11th March 2022

How cells sense and rescue ribosomes in distress

A research team around 2020’s Award Winner Dr. Stefan Pfeffer and cooperation partners discovered how bacteria monitor and maintain the fidelity of cellular protein synthesis.

A universally conserved molecular machine, the ribosome, is responsible for making cellular proteins. Ribosomes translate the genetic information as encoded in chain-like messenger RNA (mRNA) molecules into a sequence of consecutive amino acid residues that fold into the mature protein. However, ribosomes can get stuck in the middle of the process, inadvertently producing incomplete proteins. Because these incomplete proteins are potentially cytotoxic, cells have evolved mechanisms to recognize when ribosomes stall and to mark the incomplete proteins for degradation even before they are released into the cellular environment.

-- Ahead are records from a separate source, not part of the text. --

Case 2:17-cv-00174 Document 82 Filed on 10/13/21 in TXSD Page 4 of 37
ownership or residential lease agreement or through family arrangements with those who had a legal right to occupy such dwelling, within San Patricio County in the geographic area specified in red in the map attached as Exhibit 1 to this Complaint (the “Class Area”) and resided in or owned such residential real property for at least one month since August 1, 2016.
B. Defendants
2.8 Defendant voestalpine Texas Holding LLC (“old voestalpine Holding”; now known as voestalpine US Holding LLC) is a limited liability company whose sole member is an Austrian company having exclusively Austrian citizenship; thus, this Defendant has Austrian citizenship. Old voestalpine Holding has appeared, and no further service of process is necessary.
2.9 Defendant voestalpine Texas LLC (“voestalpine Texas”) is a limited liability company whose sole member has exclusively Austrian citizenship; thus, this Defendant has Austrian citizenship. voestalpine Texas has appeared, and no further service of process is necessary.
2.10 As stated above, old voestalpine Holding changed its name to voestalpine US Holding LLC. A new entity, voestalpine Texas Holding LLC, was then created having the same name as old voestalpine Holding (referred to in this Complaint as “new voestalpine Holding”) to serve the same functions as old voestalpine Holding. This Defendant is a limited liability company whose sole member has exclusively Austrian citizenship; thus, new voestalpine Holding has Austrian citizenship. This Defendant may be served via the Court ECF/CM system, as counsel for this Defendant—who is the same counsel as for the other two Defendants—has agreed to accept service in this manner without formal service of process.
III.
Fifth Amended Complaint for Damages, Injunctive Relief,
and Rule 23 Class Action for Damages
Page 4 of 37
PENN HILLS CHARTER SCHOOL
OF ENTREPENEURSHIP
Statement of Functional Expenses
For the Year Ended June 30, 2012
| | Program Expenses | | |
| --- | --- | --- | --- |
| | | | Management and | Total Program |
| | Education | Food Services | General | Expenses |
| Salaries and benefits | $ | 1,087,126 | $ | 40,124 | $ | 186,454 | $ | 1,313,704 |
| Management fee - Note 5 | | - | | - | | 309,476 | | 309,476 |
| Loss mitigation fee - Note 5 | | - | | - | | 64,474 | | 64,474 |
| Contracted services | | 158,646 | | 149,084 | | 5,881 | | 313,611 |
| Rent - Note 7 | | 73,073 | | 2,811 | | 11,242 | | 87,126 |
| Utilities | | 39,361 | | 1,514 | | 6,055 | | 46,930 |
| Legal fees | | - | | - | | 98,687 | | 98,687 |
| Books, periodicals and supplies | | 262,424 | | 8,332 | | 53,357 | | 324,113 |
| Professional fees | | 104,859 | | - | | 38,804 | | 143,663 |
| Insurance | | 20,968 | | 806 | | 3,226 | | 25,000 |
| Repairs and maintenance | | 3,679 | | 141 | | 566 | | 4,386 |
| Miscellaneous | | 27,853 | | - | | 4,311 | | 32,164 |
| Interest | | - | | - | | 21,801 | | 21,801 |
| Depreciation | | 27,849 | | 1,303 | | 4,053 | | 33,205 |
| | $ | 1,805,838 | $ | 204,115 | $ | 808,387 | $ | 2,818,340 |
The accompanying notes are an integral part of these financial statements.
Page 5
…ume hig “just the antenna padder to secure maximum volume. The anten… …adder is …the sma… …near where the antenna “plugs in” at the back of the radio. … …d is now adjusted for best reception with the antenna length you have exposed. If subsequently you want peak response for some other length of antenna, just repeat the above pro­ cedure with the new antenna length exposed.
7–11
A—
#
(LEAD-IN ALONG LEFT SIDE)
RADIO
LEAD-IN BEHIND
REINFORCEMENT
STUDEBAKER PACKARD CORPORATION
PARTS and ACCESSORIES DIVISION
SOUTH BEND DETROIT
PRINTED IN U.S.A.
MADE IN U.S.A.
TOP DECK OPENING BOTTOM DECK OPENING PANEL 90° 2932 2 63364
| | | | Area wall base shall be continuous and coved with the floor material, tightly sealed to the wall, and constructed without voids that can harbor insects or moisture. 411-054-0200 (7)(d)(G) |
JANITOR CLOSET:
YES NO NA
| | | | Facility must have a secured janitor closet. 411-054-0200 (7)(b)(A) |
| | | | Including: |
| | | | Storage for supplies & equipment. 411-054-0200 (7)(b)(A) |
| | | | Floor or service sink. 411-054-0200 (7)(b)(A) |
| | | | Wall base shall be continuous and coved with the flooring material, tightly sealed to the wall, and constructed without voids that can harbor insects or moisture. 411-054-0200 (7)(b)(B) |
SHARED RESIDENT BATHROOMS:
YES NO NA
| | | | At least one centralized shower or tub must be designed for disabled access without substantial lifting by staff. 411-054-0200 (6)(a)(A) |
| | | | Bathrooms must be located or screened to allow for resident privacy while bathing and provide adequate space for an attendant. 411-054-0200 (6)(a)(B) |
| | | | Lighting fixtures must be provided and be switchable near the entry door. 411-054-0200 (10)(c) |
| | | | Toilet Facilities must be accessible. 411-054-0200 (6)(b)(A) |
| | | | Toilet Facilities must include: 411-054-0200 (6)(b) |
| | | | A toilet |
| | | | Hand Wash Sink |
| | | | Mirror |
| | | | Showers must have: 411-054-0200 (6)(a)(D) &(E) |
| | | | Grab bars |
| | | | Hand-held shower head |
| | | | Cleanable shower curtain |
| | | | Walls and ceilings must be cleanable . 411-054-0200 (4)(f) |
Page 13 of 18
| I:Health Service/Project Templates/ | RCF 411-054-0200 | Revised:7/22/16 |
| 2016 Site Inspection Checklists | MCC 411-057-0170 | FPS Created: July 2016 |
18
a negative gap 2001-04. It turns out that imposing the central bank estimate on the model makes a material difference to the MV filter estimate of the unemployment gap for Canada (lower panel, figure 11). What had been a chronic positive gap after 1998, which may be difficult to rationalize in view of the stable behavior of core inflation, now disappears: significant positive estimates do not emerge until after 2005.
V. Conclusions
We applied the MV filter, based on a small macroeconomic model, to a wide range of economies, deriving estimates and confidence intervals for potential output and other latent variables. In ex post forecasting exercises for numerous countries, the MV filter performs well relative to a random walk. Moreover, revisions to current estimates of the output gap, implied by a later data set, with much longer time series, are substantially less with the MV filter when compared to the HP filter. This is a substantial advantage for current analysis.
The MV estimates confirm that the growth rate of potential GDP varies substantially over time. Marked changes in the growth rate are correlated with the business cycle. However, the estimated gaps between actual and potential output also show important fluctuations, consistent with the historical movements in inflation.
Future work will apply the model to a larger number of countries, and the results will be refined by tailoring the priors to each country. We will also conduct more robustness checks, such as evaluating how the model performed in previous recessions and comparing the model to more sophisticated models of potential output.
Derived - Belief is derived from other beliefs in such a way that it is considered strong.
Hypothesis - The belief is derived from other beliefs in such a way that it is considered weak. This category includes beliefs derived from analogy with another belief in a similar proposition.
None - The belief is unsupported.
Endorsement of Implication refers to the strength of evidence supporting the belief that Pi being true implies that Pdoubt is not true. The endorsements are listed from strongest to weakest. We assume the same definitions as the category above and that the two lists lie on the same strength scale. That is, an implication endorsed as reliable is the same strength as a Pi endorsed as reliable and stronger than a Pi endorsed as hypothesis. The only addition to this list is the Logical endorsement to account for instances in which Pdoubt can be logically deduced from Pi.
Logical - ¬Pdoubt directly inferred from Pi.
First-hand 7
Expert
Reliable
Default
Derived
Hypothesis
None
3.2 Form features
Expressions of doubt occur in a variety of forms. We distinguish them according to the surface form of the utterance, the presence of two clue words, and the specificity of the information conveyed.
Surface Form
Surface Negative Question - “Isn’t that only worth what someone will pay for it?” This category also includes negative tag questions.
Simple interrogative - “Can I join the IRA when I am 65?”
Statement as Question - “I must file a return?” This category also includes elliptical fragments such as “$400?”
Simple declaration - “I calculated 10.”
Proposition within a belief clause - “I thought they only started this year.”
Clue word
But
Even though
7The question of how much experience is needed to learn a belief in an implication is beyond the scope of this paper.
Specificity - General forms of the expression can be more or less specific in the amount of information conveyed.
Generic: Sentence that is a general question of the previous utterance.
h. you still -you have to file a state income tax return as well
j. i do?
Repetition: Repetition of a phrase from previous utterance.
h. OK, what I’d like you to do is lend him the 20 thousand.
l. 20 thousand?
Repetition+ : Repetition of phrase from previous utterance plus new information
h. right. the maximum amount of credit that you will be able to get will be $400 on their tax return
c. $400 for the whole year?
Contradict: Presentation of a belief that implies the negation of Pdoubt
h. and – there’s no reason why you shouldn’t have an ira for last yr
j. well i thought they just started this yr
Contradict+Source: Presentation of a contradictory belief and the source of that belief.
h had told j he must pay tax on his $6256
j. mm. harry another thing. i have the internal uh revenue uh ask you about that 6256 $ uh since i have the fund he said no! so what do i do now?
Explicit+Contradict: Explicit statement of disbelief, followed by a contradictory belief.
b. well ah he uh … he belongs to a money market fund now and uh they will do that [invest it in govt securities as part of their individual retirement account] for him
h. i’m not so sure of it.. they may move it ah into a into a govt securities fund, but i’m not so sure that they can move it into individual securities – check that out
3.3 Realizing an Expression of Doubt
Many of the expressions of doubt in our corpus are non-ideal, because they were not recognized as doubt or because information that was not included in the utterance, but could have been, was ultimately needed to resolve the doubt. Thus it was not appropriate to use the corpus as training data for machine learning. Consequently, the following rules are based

The research team identified a protein, MutS2, which senses and resolves ribosome stalling in many bacteria. By visualizing MutS2 in action using state-of-the-art cryo-electron microscopy, they could obtain a detailed mechanistic understanding of the process. MutS2 recognizes structural features that are typical to stalled ribosomes and, importantly, the ribosome must get stuck long enough for the next ribosome on the mRNA chain to collide into it. This binding mode explains how only terminally stalled ribosomes are being sensed by MutS2.

To resolve the situation, MutS2 follows two different strategies. First, MutS2 cleaves the mRNA molecule and thereby subjects it to degradation. Second, MutS2 promotes rescue of the stalled ribosome, likely by separating it into its two subunits, which is a prerequisite for the initiation of down-stream processes that eventually target the incomplete protein for degradation and thus eliminate the threat.

Failure to degrade incomplete proteins has been linked to neurodegeneration and neuromuscular diseases. Understanding this fundamental process in bacteria will thus shed light into disease mechanisms in humans, as well.

The full article can be found at:

  1. Cerullo, S. Filbeck, P. R. Patil, H.-C. Hung, H. Xu, J. Vornberger, F. W. Hofer, J. Schmitt, G. Kramer, B. Bukau, K. Hofmann, S. Pfeffer, C. A. P. Joazeiro: Bacterial ribosome collision sensing by a MutS DNA repair ATPase paralogue. Nature (9 March 2022), DOI: 10.1038/s41586-022-04487-6


The author Stefan Pfeffer is grateful to the Aventis Foundation for the Life Sciences Bridge Award which has importantly contributed to the success of this project.

Legend: Cryo-EM structure of the bacterial collided disome (stalled ribosome: orange; collided ribosome: green) in complex with the collision sensing protein MutS2 (blue).